A CMOS is a combination of NMOS and PMOS.

If you remember that a NMOS or a PMOS, as a switch, are OFF when Vgs = 0, or when Vg = Vs if you prefer, then a NMOS will be on for Vg > Vs, or when the input is ON, and it would be te reverse for a PMOS.

In short, if the input A (at the gate) is on the NMOS, the output will be A, but for a PMOS, the output will matches NOT A.

Next, if the transistors are in series, that is a AND, while if they are in parallel, that is an OR.

Technical detail, but important, check for possible short-circuit, for when the transistor is ON. If the only resistor in the path from Vcc to ground is Rds(on), you may vaporize your MOSFET.

CMOS example

In this example, the transistor are in series, so it is an AND. It is a PMOS which connects the input A, so the output will imply (NOT A). An NMOS is connected to the input B, so the output will be ( B). The output will thus be ( NOT A ) AND (B).

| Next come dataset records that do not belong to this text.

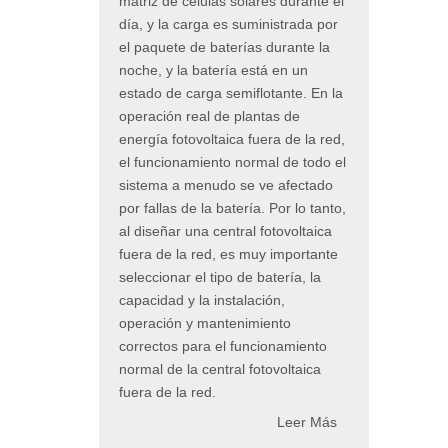
matriz de células solares durante el
día, y la carga es suministrada por
el paquete de baterías durante la
noche, y la batería está en un
estado de carga semiflotante. En la
operación real de plantas de
energía fotovoltaica fuera de la red,
el funcionamiento normal de todo el
sistema a menudo se ve afectado
por fallas de la batería. Por lo tanto,
al diseñar una central fotovoltaica
fuera de la red, es muy importante
seleccionar el tipo de batería, la
capacidad y la instalación,
operación y mantenimiento
correctos para el funcionamiento
normal de la central fotovoltaica
fuera de la red.
Leer Más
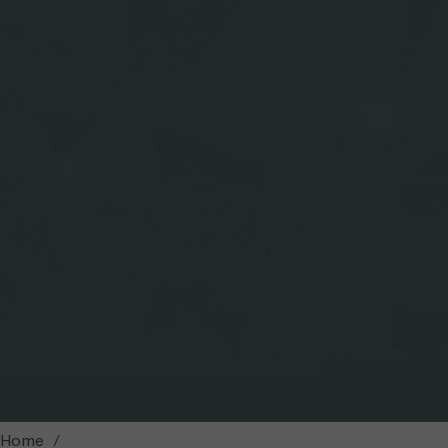
Foto: Mongkon Duangkhiew/Wyss Academy for Nature
Home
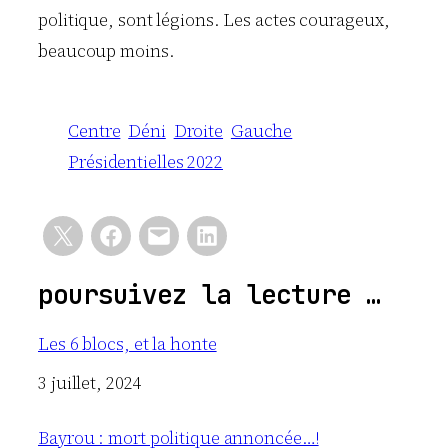
politique, sont légions. Les actes courageux,
beaucoup moins.
Centre
Déni
Droite
Gauche
Présidentielles 2022
poursuivez la lecture …
Les 6 blocs, et la honte
Date
3 juillet, 2024
Bayrou : mort politique annoncée…!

The pulldown resistors are required to discharge the gates. Without them, the gate is like a capacitor and once charged, will stay charged for "some" time. We cannot use a 0 ohm resistor since then, the gate will always be at ground. On the other hand, the gate will take a time proportional to R * C ( C = capacity of the gate) to turn on or off. So, the pull down resistor should not be too large, otherwise, the logic gate could be slow to react.

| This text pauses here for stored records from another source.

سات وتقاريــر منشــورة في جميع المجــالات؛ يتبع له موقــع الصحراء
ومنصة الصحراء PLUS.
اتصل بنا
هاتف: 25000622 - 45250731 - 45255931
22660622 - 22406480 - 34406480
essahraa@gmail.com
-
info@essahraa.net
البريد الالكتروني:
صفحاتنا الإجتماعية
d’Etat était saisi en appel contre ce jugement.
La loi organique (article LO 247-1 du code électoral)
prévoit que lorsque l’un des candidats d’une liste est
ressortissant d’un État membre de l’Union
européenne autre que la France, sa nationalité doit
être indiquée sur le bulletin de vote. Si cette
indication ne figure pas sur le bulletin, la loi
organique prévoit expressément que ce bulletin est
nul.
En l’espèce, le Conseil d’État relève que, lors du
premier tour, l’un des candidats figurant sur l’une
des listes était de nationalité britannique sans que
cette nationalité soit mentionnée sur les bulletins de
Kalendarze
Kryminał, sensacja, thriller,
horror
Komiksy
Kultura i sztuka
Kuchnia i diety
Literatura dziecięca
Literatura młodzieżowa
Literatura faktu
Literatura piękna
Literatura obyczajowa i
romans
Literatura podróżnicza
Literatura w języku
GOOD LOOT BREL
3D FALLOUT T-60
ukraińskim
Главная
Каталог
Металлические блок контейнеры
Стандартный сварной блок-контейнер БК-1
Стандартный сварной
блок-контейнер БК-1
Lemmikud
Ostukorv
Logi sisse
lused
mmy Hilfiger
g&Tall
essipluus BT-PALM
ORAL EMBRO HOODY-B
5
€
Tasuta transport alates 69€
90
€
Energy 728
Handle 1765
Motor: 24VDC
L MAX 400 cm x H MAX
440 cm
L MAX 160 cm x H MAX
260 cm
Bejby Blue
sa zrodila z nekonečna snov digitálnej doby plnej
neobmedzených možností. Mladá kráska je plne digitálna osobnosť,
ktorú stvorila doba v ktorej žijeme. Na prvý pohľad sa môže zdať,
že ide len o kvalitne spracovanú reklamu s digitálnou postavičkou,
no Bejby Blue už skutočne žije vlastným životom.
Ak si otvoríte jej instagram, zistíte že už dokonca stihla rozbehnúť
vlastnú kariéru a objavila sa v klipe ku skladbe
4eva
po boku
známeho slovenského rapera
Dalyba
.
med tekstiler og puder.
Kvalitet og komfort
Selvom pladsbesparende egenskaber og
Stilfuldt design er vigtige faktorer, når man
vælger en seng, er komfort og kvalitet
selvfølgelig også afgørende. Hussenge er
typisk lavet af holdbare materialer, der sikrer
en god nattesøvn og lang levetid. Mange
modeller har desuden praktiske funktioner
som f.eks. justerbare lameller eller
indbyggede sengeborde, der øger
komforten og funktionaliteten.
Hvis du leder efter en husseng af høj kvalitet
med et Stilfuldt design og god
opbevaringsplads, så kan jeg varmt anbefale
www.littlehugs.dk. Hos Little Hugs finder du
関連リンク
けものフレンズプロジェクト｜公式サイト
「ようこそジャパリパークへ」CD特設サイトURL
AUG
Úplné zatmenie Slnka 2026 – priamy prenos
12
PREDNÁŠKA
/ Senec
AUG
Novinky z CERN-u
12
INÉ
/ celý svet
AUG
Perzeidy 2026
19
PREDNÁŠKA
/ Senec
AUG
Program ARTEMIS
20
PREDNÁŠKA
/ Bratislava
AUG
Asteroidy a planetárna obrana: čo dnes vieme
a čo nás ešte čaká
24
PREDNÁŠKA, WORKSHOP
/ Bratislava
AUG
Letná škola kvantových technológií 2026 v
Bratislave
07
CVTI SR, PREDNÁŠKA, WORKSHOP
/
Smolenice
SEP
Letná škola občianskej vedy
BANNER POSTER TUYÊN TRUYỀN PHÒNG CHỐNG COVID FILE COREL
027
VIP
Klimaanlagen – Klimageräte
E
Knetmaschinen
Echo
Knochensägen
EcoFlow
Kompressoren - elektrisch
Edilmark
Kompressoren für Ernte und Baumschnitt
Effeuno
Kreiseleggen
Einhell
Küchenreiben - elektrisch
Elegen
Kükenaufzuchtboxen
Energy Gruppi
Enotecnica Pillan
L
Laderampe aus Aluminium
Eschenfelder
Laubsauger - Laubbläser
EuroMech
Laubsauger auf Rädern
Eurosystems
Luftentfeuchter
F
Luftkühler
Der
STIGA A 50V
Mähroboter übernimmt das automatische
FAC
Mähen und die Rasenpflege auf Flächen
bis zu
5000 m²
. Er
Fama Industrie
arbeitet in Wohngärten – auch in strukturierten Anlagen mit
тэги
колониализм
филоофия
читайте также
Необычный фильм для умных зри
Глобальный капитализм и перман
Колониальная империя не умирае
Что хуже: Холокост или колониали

Rsafe is required for two reasons.

Without it, that is, at 0 ohm, the output will always be at the voltage of the source, so the output would always be high since no component will be able to drop some voltage between the source and the output node. If one of the resistors is OFF, the current is ZERO, so Rsafe drops 0 volt ( Vrsafe = I x R = 0 x Rsafe = 0 ), The output voltage is thus at 5V, which is what we want in that case.

If both resistors are ON, Rsafe limits the current through the loop. Otherwise, 5 V = 2Rds(on)I will imply a large current I.

But, adversely, Rsafe also limits the current available by the external circuit connected to the "output" node. That is why, in IC, there is an extra stage to compensate for that limitation. So, consider that circuit as a "start" rather than a "nec plus ultra" commercial example.

Not really sure that this answers your question, though. Please, be more precise about what you want to do if it does not.